Let us now calculate the eigenvector centrality of the vertices in the Instagram network. Recall that the eigenvector centrality of a vertex $v$ is calculated by means of the adjacency matrix. Such methods are also called "spectral methods".

In [None]:
# Calculate the eigenvalue centrality of the nodes in the graph
eigenvalue_centrality = nx.eigenvector_centrality(G_hi)

In [None]:
num_top_vertices = 50

top_vertices_e = sorted(eigenvalue_centrality.items(), key=lambda x: x[1], reverse=True)[:num_top_vertices]

for vertex in top_vertices_e[:10]:
  print(f"Vertex: {vertex[0]}, Centrality: {vertex[1]}")

# Create a subgraph with the top vertices
subgraph_e = nx.DiGraph(G.subgraph([vertex[0] for vertex in top_vertices_e]))
subgraph_e.remove_nodes_from(list(nx.isolates(subgraph_e)))


In [None]:
# Use spring layout
pos = nx.kamada_kawai_layout(subgraph_e)

# Calculate node sizes based on the square root of the in-degree
node_sizes = [np.sqrt(subgraph_e.in_degree(node)) * 100 for node in subgraph_e]  # Adjust the multiplier as needed for visualization

# Visualize the subgraph with node sizes proportional to the square root of the in-degree
nx.draw(subgraph_e, pos, with_labels=False, node_size=node_sizes)
plt.show()

## Triangles and Cluster Coefficient

We now calculate the triangles in the graph.

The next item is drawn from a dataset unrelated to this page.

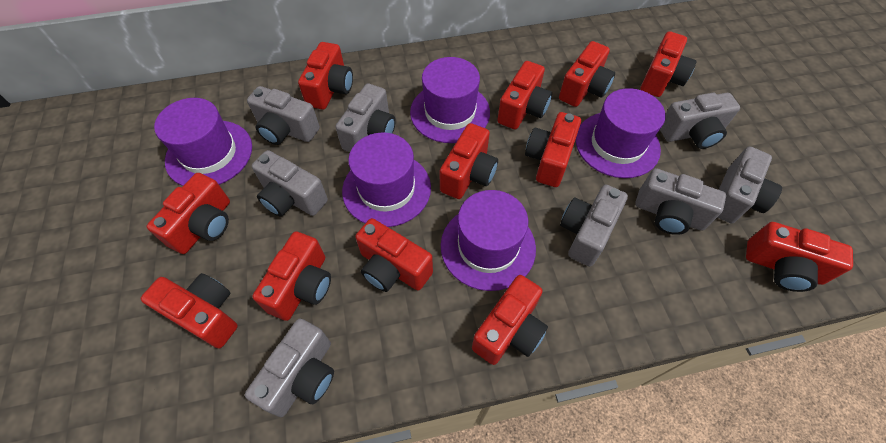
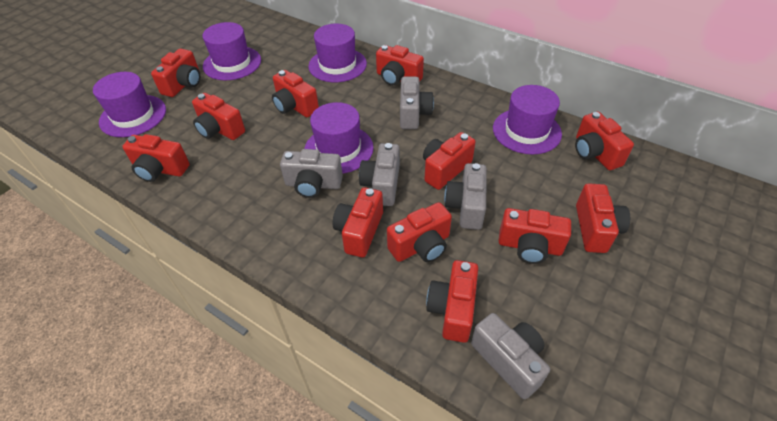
grey camera: [245,319,334,417] [247,86,320,145] [252,150,328,217] [336,83,396,152] [560,185,628,267] [635,168,726,235] [660,93,740,149] [718,146,782,223] = 8 -> [280,149,343,198] [359,143,400,206] [400,77,434,129] [444,163,487,230] [471,313,550,399] = 5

To simplify things, we convert the graph into an undirected graph. 

In [None]:
G = G.to_undirected()

In [None]:
# Assuming G is your graph
triangles = nx.triangles(G)

# Calculate the total number of triangles
num_triangles = sum(triangles.values()) // 3

print("Number of triangles in G:", num_triangles)

Let us now calculate the number of 2-paths

In [None]:
# Calculate the number of two-paths using degree information
num_two_paths = sum([degree * (degree - 1) // 2 for node, degree in G.degree()])
print("Number of two-paths in G:", num_two_paths)


We can now calculate the cluster coefficient as in our lecture: $$C = \frac{3\times\text{number of triangles}}{\text{number of 2-stars}}$$

In [None]:
# Calculate the clustering coefficient
cluster_coefficient = 3 * num_triangles / num_two_paths

print(f"Cluster Coefficient: {cluster_coefficient}")


In NetworkX, this can be calculated using the nx.transitivity function


In [None]:
print("Transitivity:", nx.transitivity(G))

It is also possible to calculate the cluster coefficient for each vertex individually: $$C_v = \frac{3\times\text{number of triangles going through $v$}}{\text{number of 2-stars with $v$ as centre}}.$$ This leads to the average cluster coefficient.

In [None]:
cluster_coefficient = nx.average_clustering(G)
print("Average Cluster Coefficient:", cluster_coefficient)

Are these coefficients larger than one would expect? Need a null-model against which to test.

In [None]:
# Rewire the graph G
degrees = [degree for node, degree in G.degree()]
rewired_G = nx.configuration_model(degrees)

# Convert the rewired graph to a simple graph
rewired_G = nx.Graph(rewired_G)

# Assuming G is your graph
num_triangles = sum(nx.triangles(rewired_G).values()) // 3
num_two_paths = sum([degree * (degree - 1) // 2 for node, degree in rewired_G.degree()])

# Calculate the clustering coefficient
cluster_coefficient = 3 * num_triangles / num_two_paths

print(f"Cluster Coefficient: {cluster_coefficient}")


Going by the simulation, the cluster coefficients of $G$ is larger than one would expect in a "randomly chosen graph with the same degree sequence" (configuration random graph model). That is, there are more triangles than one would expect. This is typical for social networks.